→ Aim of the exercise
Word for word, copy the line that contains "приступов тахикардии, расстройства" and each line after it in the data below. Pictures stay out of the copy.

(Dataset entries)

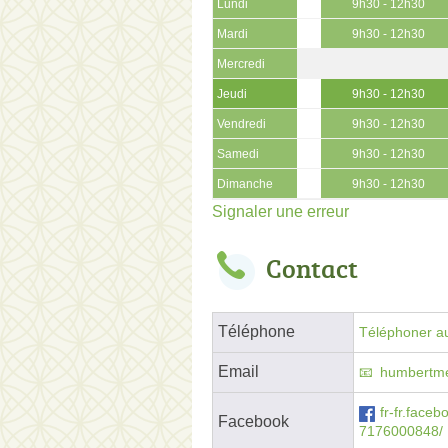
Lundi
9h30 - 12h30
Mardi
9h30 - 12h30
Mercredi
Jeudi
9h30 - 12h30
Vendredi
9h30 - 12h30
Samedi
9h30 - 12h30
Dimanche
9h30 - 12h30
Signaler une erreur
Contact
Téléphone
Téléphoner au
Email
humbertm
fr-fr.face
Facebook
7176000848/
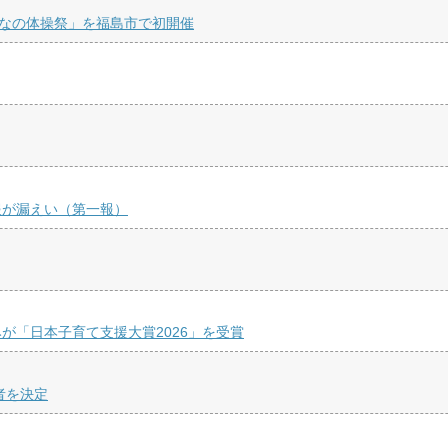
みんなの体操祭」を福島市で初開催
報が漏えい（第一報）
が「日本子育て支援大賞2026」を受賞
者を決定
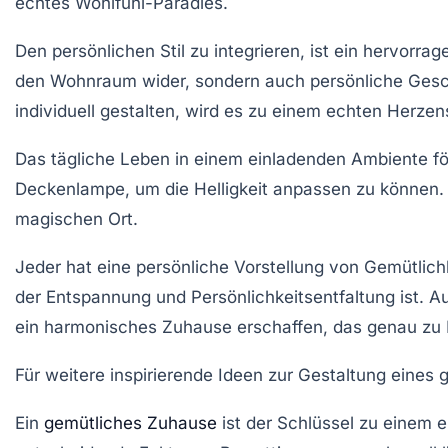
echtes
Wohlfühl-Paradies
.
Den persönlichen Stil zu integrieren, ist ein hervorr
den Wohnraum wider, sondern auch persönliche Gesc
individuell gestalten, wird es zu einem echten Herzen
Das tägliche Leben in einem
einladenden Ambiente
fö
Deckenlampe, um die Helligkeit anpassen zu können
magischen Ort.
Jeder hat eine persönliche Vorstellung von
Gemütlich
der Entspannung und Persönlichkeitsentfaltung ist. Aus
ein harmonisches Zuhause erschaffen, das genau zu 
Für weitere inspirierende Ideen zur Gestaltung ein
Ein
gemütliches Zuhause
ist der Schlüssel zu einem 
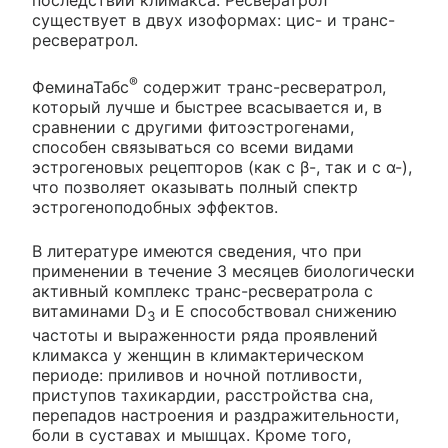
последствий климакса. Ресвератрол
существует в двух изоформах: цис- и транс-
ресвератрол.
®
ФеминаТабс
содержит транс-ресвератрол,
который лучше и быстрее всасывается и, в
сравнении с другими фитоэстрогенами,
способен связываться со всеми видами
эстрогеновых рецепторов (как с β-, так и с α-),
что позволяет оказывать полный спектр
эстрогеноподобных эффектов.
В литературе имеются сведения, что при
применении в течение 3 месяцев биологически
активный комплекс транс-ресвератрола с
витаминами D
и Е способствовал снижению
3
частоты и выраженности ряда проявлений
климакса у женщин в климактерическом
периоде: приливов и ночной потливости,
приступов тахикардии, расстройства сна,
перепадов настроения и раздражительности,
боли в суставах и мышцах. Кроме того,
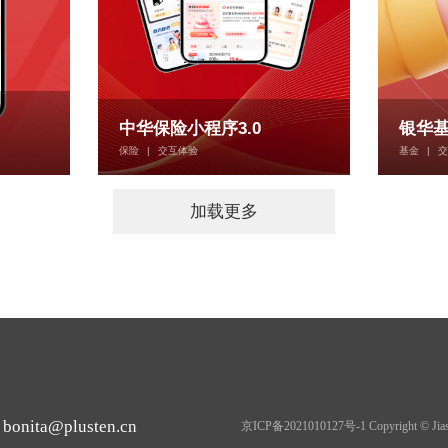
中华保险小程序3.0
银华基
保险
|
交互体验
基金
|
交
加载更多
bonita@plusten.cn
京ICP备2021010127号-1 Copyright © Jiashi C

→ Response area
приступов тахикардии, расстройства сна,
перепадов настроения и раздражительности,
боли в суставах и мышцах. Кроме того,
中华保险小程序3.0
银华基
保险
|
交互体验
基金
|
交
加载更多
bonita@plusten.cn
京ICP备2021010127号-1 Copyright © Jiashi C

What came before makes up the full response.